Progressio’s Advocacy Manager, Tim Aldred, declared yesterday: “At a time when everyone is talking about cuts, we strongly welcome continued commitment to the world’s poor. As we deal with the aftermath of the fiscal crisis, we know that it is ordinary people in countries like Honduras and Malawi who are suffering most – and it’s vital they are not forgotten. In a globalised world, the UK’s actions - on finance, trade and aid - have profound impact around the world. Legislation would make it clear that aid for the poorest people is not an optional policy choice, but is about meeting fundamental responsibilities.”
He continued: “However, we must head off any risk that this aid allocation could in future be "spun" as the new money which is so desperately needed to help poor communities adapt to the effects of climate change. Let’s be absolutely clear: money to help poor communities tackle changing weather patterns which are causing more frequent and extreme events such as drought and storms must be found outside the 0.7 per cent - to do otherwise would be to fail the world’s poor. Tackling climate change or poverty is not an option. We must do both."
The agency says that many poor people with whom Progressio works in 11 developing countries are already experiencing the devastating effects of climate change.

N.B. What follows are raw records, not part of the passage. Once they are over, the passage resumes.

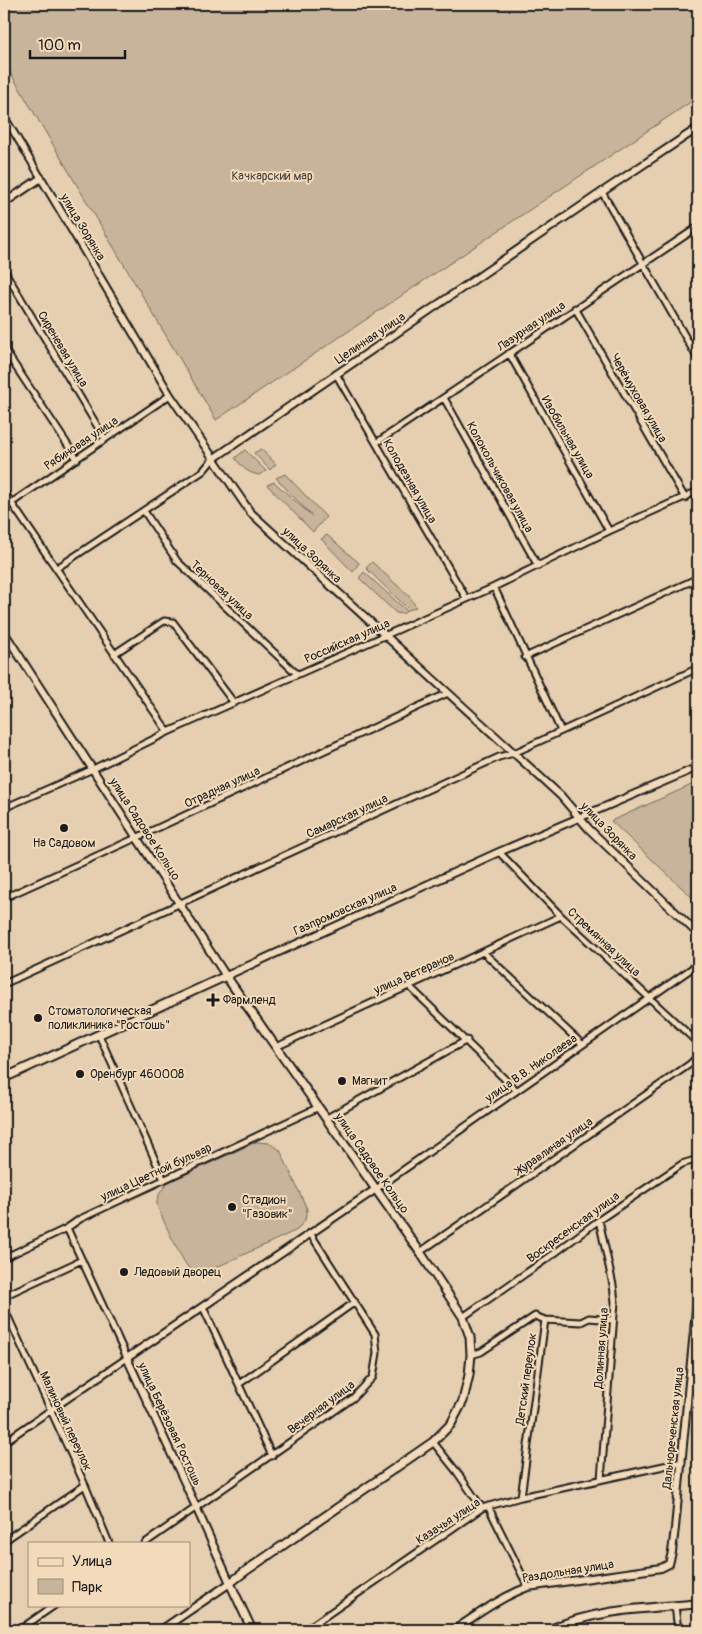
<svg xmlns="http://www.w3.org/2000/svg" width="702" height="1634" viewBox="0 0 702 1634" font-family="Pangolin,sans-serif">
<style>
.green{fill:#c7b49b;stroke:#72685c}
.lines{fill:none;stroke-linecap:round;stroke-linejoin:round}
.minor-casing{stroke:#1c1c1c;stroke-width:9}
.tertiary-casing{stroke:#1c1c1c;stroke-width:10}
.secondary-casing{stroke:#1c1c1c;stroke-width:11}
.minor{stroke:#f2daba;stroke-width:5}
.tertiary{stroke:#f2daba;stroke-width:6}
.secondary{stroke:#f2daba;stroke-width:7}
.poi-dot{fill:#1c1c1c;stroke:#f2daba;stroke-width:2}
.labels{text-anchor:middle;stroke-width:4;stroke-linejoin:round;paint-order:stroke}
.park-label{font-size:12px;fill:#47423c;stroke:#f2daba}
.street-label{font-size:12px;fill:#1c1c1c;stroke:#f2daba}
.poi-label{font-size:12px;fill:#1c1c1c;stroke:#f2daba;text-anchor:start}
</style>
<rect width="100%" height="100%" fill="#e5cfb0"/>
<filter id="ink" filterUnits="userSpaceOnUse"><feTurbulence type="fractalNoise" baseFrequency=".02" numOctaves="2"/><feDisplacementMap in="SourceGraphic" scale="10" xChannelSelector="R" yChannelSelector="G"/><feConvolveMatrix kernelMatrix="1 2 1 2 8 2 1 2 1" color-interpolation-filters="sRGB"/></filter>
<g filter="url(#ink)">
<path class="green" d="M4,4H698V97L216,420L4,62Z
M261,449L276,464L270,470L254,453Z
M245,450L266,471L259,475C247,473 242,467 235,458Z
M285,474L326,517L313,532L267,485L274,482L312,516L276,478Z
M327,535L359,563L353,572L321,539Z
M372,562L410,597L416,607L409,610L366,568Z
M364,572L407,611L402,614L396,613L359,578Z
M698,782V903L611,821Z
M256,1142L269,1143L280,1150L307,1209L305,1220L297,1230L206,1272C198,1272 194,1272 188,1267C184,1264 157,1209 157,1204C156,1196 163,1189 167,1183Z"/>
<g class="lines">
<g class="minor-casing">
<path id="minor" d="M4,116L41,178
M602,192L698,359
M4,270L105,439
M575,308L685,498
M4,349L77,459
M509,353L609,531
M336,374L466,598
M444,398L538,566
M376,443L698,227
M4,492L168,732
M4,508L170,395
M144,511L177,561L297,674
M57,568L203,471L213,459
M494,587L561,731
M114,654L164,621L173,622L234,703
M525,657L698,578
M4,808L93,769L168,732L494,587L609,531L698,491
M499,852L561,916L698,1043
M4,898L136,838L448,693
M483,952L582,1044
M4,984L499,757L514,753L698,668
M409,986L516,1090
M99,1035L164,1180
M276,1047L561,916
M327,1118L467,1040
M376,1189L698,964
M599,1220L613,1285L615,1302L601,1479
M420,1252L690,1064L698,1056
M4,1258L67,1228L80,1219L319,1107
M4,1296L82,1260
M203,1307L272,1456
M4,1308L85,1485L109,1543
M463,1317L555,1253L599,1220L682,1164L698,1159
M545,1320L581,1322L589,1318L613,1320
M471,1355L481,1352L535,1316L545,1320L521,1497
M239,1384L355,1302
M4,1442L127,1358L67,1228
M433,1442L457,1472L482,1508
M488,1506L528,1587
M4,1541L85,1485
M145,1543L353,1398L373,1377L377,1353L375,1334L310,1233
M675,1606L678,1630
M19,1630L55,1605
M305,1630L482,1508L521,1497L682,1462"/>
</g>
<g class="tertiary-casing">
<path id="tertiary" d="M4,203L41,178L170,395L250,512L561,796L589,829L698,934
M213,459L602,192L698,128
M4,632L226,976L499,852L698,767
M698,1156L696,1172L698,1230
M161,1630L230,1583L196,1507L127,1358L376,1189
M454,1630C478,1614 501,1597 528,1587L661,1568L669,1564L672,1552L675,1528L698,1289"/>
</g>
<g class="secondary-casing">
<path id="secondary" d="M4,1078L226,976L420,1252L463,1317L470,1337L471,1355L469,1375L463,1401L451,1424L433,1442L247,1570L230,1583L252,1630
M549,1630C596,1609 647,1608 698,1604"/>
</g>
<use href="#minor" class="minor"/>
<use href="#tertiary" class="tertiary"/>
<use href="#secondary" class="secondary"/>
</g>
</g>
<g class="poi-dot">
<circle cx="64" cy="828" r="5"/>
<path d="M210.5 992.5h5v5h5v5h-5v5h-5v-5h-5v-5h5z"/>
<circle cx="38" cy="1018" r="5"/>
<circle cx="80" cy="1074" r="5"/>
<circle cx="342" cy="1081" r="5"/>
<circle cx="232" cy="1207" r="5"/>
<circle cx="124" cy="1272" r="5"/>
</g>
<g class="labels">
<g class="park-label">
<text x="272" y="180">Качкарский мар</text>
</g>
<g class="street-label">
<text transform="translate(83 227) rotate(59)" y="4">улица Зорянка</text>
<text transform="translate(531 326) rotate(-34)" y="4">Лазурная улица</text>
<text transform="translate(370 338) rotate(-34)" y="4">Целинная улица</text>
<text transform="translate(63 349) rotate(59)" y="4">Сиреневая улица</text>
<text transform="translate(639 398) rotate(60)" y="4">Черёмуховая улица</text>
<text transform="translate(568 437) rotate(60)" y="4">Изобильная улица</text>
<text transform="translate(81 443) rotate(-34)" y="4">Рябиновая улица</text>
<text transform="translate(500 477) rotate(61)" y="4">Колокольчиковая улица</text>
<text transform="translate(410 481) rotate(60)" y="4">Колодезная улица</text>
<text transform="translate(312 555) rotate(43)" y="4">улица Зорянка</text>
<text transform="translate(222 590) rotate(43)" y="4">Терновая улица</text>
<text transform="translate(347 641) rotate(-24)" y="4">Российская улица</text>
<text transform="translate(222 787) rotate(-25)" y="4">Отрадная улица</text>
<text transform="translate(347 816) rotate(-25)" y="4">Самарская улица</text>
<text transform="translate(145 829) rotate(57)" y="4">улица Садовое Кольцо</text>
<text transform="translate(609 831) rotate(46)" y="4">улица Зорянка</text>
<text transform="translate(345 909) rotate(-24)" y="4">Газпромовская улица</text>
<text transform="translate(604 942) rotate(43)" y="4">Стремянная улица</text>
<text transform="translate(414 973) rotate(-24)" y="4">улица Ветеранов</text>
<text transform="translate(531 1068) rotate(-35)" y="4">улица В.В. Николаева</text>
<text transform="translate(554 1146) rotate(-35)" y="4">Журавлиная улица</text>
<text transform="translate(372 1163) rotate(55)" y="4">улица Садовое Кольцо</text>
<text transform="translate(156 1172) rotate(-25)" y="4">улица Цветной бульвар</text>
<text transform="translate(573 1227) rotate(-36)" y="4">Воскресенская улица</text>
<text transform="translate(601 1348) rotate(-86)" y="4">Долинная улица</text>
<text transform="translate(526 1379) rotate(-82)" y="4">Детский переулок</text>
<text transform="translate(321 1407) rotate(-37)" y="4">Вечерняя улица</text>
<text transform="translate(66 1421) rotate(65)" y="4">Малиновый переулок</text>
<text transform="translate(170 1424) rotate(65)" y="4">улица Берёзовая Ростошь</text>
<text transform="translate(673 1428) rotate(-84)" y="4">Дальнореченская улица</text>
<text transform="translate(448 1521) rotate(-33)" y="4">Казачья улица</text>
<text transform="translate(568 1571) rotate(-9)" y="4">Раздольная улица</text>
</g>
<g class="poi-label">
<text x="64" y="847" text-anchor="middle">На Садовом</text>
<text x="223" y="1004">Фармленд</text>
<text x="48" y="1015">Стоматологическая<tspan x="48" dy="14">поликлиника "Ростошь"</tspan></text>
<text x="90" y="1078">Оренбург 460008</text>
<text x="352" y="1085">Магнит</text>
<text x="242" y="1204">Стадион<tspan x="242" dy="14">"Газовик"</tspan></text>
<text x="134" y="1276">Ледовый дворец</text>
</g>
</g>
<rect width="702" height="1634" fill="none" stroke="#f2daba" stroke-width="20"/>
<rect x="10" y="10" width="682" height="1614" fill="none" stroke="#1c1c1c" stroke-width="2" filter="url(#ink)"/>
<rect x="28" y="1542" width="162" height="65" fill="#f2daba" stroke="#9c8e7b"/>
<rect x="38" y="1558" width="25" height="8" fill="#f2daba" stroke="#9c8e7b"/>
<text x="72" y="1566" font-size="15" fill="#1c1c1c">Улица</text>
<rect x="38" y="1579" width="25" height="15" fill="#c7b49b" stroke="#9c8e7b"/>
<text x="72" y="1592" font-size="15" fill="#1c1c1c">Парк</text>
<path d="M30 50v8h95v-8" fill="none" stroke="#1c1c1c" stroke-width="2.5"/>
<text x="38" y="50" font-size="15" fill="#1c1c1c" stroke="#f2daba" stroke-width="4" paint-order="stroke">100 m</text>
</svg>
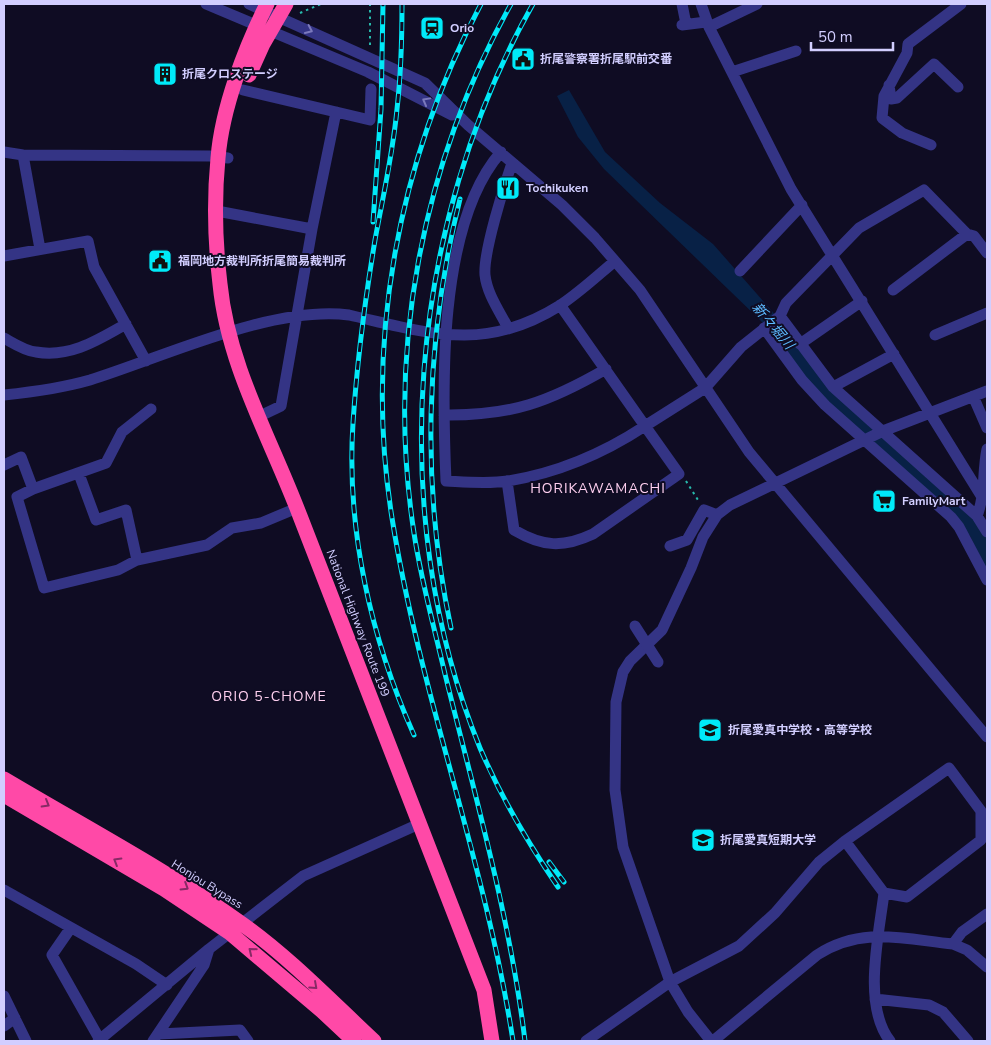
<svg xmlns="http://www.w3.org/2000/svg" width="991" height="1045" font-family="'Nunito Sans','Noto Sans JP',sans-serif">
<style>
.water{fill:#082146}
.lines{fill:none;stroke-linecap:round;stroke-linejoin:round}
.path{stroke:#27baac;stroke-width:2;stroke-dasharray:2.5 4;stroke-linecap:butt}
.minor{stroke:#343485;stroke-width:11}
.highway{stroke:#ff49a7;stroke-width:15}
.rail-casing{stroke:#00eaf9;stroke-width:5}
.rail{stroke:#0f0c23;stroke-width:3;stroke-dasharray:9;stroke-linecap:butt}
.minor-bridge{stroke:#343485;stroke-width:11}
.oneway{stroke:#7b79bc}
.oneway2{stroke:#872a65}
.labels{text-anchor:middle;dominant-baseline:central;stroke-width:4;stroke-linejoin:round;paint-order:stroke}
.poi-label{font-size:12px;font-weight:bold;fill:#d2ceff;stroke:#0f0c23;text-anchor:start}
.street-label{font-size:12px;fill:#d2ceff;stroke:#0f0c23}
.water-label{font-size:14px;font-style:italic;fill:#5cbaff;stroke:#0f0c23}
.neighbourhood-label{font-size:14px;letter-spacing:1px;fill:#ffd0f0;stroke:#0f0c23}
</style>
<rect width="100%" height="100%" fill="#0f0c23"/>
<path class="water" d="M569,90L605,152L660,203L713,244L772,311L812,362L981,527L987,539V571L970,536L826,403L761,321L604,169L578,137L557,96Z"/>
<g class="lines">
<path class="path" d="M300,13L321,4
M370,45V4
M686,481L698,500"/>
<path class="minor" d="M206,4L368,72L452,115
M249,4L425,83L468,125L562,205L595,238L640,290L749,452L987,737
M682,4L686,24
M701,4L709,27L791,189L982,497
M682,25L706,22
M709,27L757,4
M732,72L796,51
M889,85L891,99L897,98L934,64L958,87
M243,90L370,120L371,89
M931,145L902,133L882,118L884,96L907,53L908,44L961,4
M4,152L23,155L210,156L228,158
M501,152C437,225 442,389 446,481C466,482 488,484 508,481C557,473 604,453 645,426L679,474L593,534C563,548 543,547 514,530L507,481
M23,155L40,249
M217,211L312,229
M4,256L88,241L94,267L146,361
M740,271L802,205
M893,290L967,234L974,236L987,253
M560,305L645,426L705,388L741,347L780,316L786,303L859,228L924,190L967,234
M780,316L833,387L977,516L987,532
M508,328C500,312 487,294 485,275C483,253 504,186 512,163
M764,328L802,380L825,405L951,517L959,527L987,580
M935,335L987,313
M4,338C13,343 25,351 36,352C70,358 98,340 126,324
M800,344L862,301
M833,387L894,354
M4,395C33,392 62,388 90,380C164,357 273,305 349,315C428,333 484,353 559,306C579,293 597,276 615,261
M973,396L987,428
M151,409L122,432L106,463L33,489L17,497L44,588L118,570L137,560L207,545L232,528L261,523L297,508
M444,415C511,416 549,402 606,369
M258,417L281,406L312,229L336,112
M4,465L21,457L33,489
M79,474L96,520L126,510L137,560
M977,516C986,492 982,473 987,449
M670,546L687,540L704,510L717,515
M845,841L884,893C879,935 862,1005 890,1041
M4,890L136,964L167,985
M70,929L52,955L100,1040
M953,944L962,932L987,914
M4,996L26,1041
M875,999L929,1005L943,1012L968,1041
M4,1026L15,1018
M159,1034L240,1030L248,1041
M98,1041L209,949L303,876L419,824
M153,1041L204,965L209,949
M586,1041L670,982L739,946L775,913L819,862L845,841L949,768L981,811V840L907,897L884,893
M711,1041L688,1012L670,982L623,847L615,790L616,702L623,672L630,661L662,630L691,568L703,537L717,515L730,505L883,431L987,391
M713,1041L817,955C862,926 903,939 953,944L967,950L987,967"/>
<path class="highway" d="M267,4C245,48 222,108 218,158C214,199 215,242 220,284C228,366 271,439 300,516C361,674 422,832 484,990L492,1041
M249,75L263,44L286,4
M4,779C83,826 166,870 241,923C289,957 331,1001 374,1041
M4,795L164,889L230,933L322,1011L354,1041"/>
<g class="rail-casing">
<path id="rail" d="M402,4C402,39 401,74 397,109C393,153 383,196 375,240C365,300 357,362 353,423C346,529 371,639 414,735
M481,4C398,161 364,342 392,518C420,695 486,864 513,1041
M511,4C422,164 386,351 414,533C421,580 434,627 445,674C475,796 510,917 525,1041
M533,4C409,223 384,513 480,748C501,797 528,843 558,887
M373,222L381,109L383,4
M451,628C421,487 425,339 460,199
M549,862L564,882"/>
</g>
<use href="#rail" class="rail"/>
<path class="minor-bridge" d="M635,626L658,662"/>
</g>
<defs><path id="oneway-chevron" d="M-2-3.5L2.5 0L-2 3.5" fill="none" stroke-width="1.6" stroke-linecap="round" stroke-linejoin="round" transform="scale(1.25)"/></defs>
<g class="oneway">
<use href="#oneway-chevron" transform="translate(309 30) rotate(25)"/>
<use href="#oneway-chevron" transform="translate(426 101) rotate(-151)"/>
</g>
<g class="oneway2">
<use href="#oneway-chevron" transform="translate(46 804) rotate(30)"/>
<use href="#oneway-chevron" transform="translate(117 861) rotate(-149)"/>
<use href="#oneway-chevron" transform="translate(185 887) rotate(32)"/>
<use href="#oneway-chevron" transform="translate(252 951) rotate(-141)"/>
<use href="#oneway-chevron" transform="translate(314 986) rotate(42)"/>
</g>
<defs>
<g id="station-square" transform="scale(1.25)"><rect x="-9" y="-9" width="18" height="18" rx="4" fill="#00eaf9" stroke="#0f0c23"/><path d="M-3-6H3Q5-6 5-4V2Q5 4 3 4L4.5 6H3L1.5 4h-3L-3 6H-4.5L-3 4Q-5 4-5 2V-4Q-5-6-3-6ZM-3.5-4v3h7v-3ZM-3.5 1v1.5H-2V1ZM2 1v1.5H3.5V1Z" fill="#111"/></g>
<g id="civic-square" transform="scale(1.25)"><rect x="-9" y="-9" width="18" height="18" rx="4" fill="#00eaf9" stroke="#0f0c23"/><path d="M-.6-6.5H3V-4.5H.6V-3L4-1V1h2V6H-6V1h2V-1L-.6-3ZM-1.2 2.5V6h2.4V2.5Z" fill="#111"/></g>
<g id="building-square" transform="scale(1.25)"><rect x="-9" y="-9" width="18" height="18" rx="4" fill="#00eaf9" stroke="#0f0c23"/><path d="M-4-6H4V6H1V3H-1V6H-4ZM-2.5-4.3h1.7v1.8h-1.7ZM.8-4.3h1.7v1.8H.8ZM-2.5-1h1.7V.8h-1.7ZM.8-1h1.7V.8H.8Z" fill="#111"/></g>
<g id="restaurant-square" transform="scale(1.25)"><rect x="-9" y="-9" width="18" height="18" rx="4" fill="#00eaf9" stroke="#0f0c23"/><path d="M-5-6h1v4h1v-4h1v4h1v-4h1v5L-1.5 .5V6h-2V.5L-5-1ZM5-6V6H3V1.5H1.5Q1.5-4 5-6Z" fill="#111"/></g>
<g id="supermarket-square" transform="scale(1.25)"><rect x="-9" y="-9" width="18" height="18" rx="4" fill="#00eaf9" stroke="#0f0c23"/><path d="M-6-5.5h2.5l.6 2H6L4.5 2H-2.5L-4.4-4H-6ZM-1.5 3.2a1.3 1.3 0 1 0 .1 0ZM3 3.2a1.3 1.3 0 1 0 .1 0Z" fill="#111"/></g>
<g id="school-square" transform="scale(1.25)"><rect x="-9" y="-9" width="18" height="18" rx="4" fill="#00eaf9" stroke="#0f0c23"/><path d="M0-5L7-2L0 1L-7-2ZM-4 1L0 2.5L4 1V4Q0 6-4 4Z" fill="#111"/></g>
<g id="university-square" transform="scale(1.25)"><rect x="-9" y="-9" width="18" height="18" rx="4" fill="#00eaf9" stroke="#0f0c23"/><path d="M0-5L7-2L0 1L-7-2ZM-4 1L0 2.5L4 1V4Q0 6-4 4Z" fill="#111"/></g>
</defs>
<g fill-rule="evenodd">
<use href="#station-square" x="432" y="28"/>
<use href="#civic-square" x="523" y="59"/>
<use href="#building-square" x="165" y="74"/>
<use href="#restaurant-square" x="508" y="188"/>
<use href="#civic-square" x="160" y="261"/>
<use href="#supermarket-square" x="884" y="501"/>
<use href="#school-square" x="710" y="730"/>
<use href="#university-square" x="703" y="840"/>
</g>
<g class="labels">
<g class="poi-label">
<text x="450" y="28">Orio</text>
<text x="540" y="59">折尾警察署折尾駅前交番</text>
<text x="182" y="74">折尾クロステージ</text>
<text x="526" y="188">Tochikuken</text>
<text x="178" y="261">福岡地方裁判所折尾簡易裁判所</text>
<text x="902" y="501">FamilyMart</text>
<text x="728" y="730">折尾愛真中学校・高等学校</text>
<text x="720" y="840">折尾愛真短期大学</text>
</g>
<g class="street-label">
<text transform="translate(358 623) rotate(69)">National Highway Route 199</text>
<text transform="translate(207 884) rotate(32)">Honjou Bypass</text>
</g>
<g class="water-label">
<text transform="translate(773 326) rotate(50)">新々堀川</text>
</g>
<g class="neighbourhood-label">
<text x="598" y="488">HORIKAWAMACHI</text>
<text x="269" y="696">ORIO 5-CHOME</text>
</g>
</g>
<rect width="991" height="1045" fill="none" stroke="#d2ceff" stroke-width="10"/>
<path d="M811 42v8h82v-8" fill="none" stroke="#d2ceff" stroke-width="2.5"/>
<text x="818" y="42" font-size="15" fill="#d2ceff" stroke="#0f0c23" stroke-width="4" paint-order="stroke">50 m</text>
</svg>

In Ecuador, one small-scale farmer recently told Progressio: “The seasons used to be much more regular but now everything has totally changed. You don’t know when it’s going to rain; it’s cold when it should be hot.” He added: “We are having to learn how to cope with the new climate – we must think ahead and make sure we are prepared.”
The organisation (formerly known as the Catholic Institute for International Relations) is calling for a global allocation of at least US$150 bilion (£94 billion) to help poor communities adapt to climate change in addition to overseas aid allocations as part of the platform of British Overseas NGOs for Development (BOND).